Jika bukan karena badannya terlalu
lelah, Wira juga tidak ingin menghiraukan Sony.
Sony memang tidak akan kelaparan
karena dia sangat tidak tahu malu.
“Kamu nggak perlu jelasin lagi! Aku
tahu situasimu, kok. Jangan gali lagi, pergi saja ke rumah mertuamu dan minta
maaf. Sebenarnya, harga diri itu bukan apa-apa. Kalau sudah jadi gelandangan,
kamu bakal nyesal!”
Sony yang sudah berpengalaman memberi
nasihat kepada Wira.
Melihat Sony yang tidak mau
membantunya, Wira pun tidak menghiraukannya lagi dan terus menggali.
Berhubung Wira tidak mau mendengar
nasihatnya, Sony juga langsung pergi. Sebelum pergi, dia berkata, “Kalau nggak
mau dengar nasihat orang, yang rugi juga kamu sendiri!”
“Wira, rumput itu nggak bisa dimakan.
Ayo ikut aku! Aku kasih kamu sedikit makanan dulu!”
Saat menjelang siang, seorang pria
paruh baya menghampiri Wira.
Pria ini berperawakan tinggi dan
kurus. Dia mengenakan baju lengan pendek dan bertelanjang kaki. Matanya
memancarkan keramahan.
Wira menggeleng sambil tersenyum.
“Paman Hasan, aku gali rumput ini bukan untuk makan!”
Hasan Darmadi dulunya bernama Wasan
Darmadi. Dia mengubah namanya setelah masuk militer.
Lima tahun yang lalu, dia sudah
kembali dari militer. Hasan juga merupakan kerabat jauh Wira.
Sebelum masuk militer, Hasan sudah
mempunyai dua putra. Sepulang dari militer, mereka dikaruniai tiga putri lagi.
Berhubung tanah rumah mereka tidak
cukup besar, Hasan menyewa dua hektar tanah lagi untuk bertani. Keuangan mereka
juga tidak terlalu bagus.
Jika Wira menerima pemberian Hasan,
keluarga Hasan akan jadi kekurangan.
“Memangnya kenapa kalau makan rumput!
Semua senior di dusun juga pernah hidup susah!” ujar Hasan.
Hasan mengira Wira malu untuk
mengakui bahwa keluarga mereka sudah kehabisan makanan karena dia adalah
seorang pelajar.
Wira pun menjawab sambil tersenyum,
“Paman Hasan, tenagaku sudah habis. Boleh bantu aku gali bentar nggak?”

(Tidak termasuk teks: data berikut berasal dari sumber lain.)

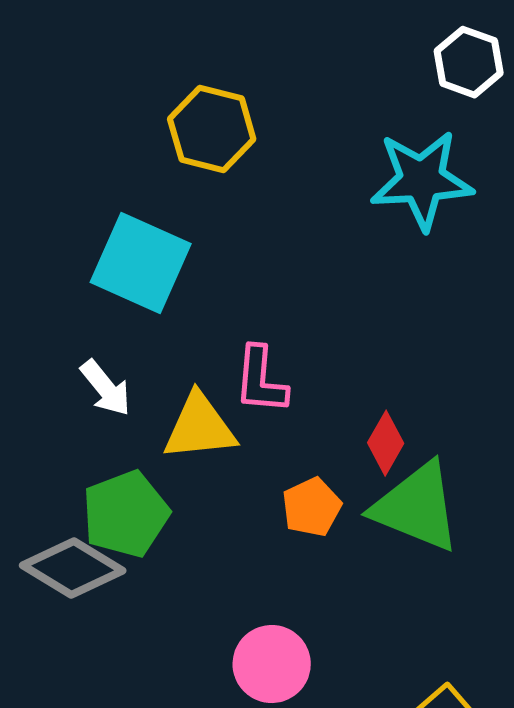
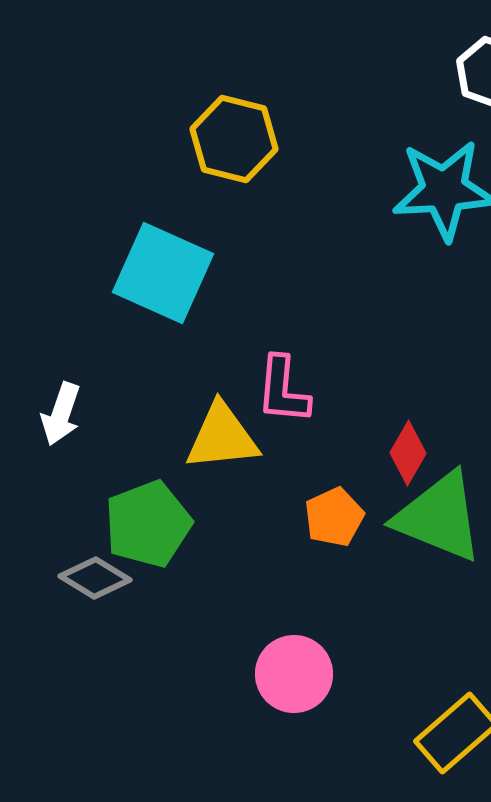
white arrow: (106, 388) -> (61, 414), moved, turned 58
gray diamond: (73, 568) -> (95, 578), size x0.7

“Kamu lemah banget! Cuman gali rumput
ini saja sudah begitu capek. Kamu harus banyak olahraga!” ucap Hasan sambil
menggeleng.
Kemudian, dia meraih cangkul Wira dan
mulai menggali.
Satu jam kemudian, sebidang besar
tanah sudah kosong karena digali. Ember dan keranjang bambu Wira juga sudah
terisi penuh dengan rumput.
Wira langsung kegirangan.
‘Dulu, anak ini cuman tahu foya-foya.
Sekarang sudah miskin, rumput pun jadi kayak harta!’
Hasan menatap Wira dengan kasihan,
lalu meletakkan cangkulnya dan pergi.